─── RECORDS FOR THE EXERCISE

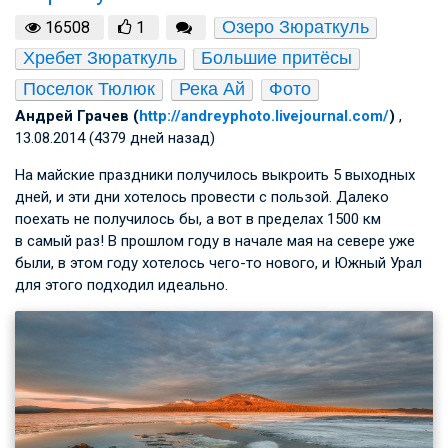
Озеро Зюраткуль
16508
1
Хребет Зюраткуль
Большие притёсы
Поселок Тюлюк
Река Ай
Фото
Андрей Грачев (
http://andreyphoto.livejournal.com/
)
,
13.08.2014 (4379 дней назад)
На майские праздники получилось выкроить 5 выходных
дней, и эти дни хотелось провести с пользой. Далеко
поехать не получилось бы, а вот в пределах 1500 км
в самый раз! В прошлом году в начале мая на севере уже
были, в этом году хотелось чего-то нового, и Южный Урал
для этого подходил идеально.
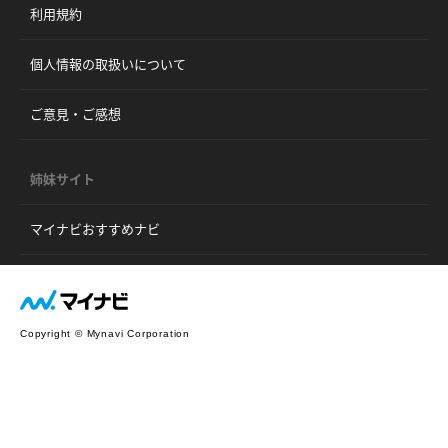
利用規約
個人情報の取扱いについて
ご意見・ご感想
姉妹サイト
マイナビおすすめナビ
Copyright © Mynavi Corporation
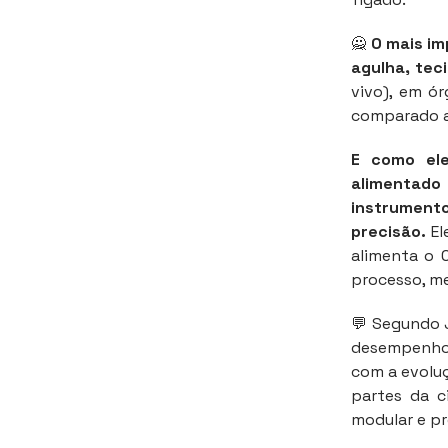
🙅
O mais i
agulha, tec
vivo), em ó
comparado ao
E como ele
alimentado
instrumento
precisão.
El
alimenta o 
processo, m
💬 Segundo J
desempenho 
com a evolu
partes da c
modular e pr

──────

Count the lines in the rows above that contain the string "дней", treating case as significant. Reply with the number alone.

RESPONSE TO THIS TASK ▸ 2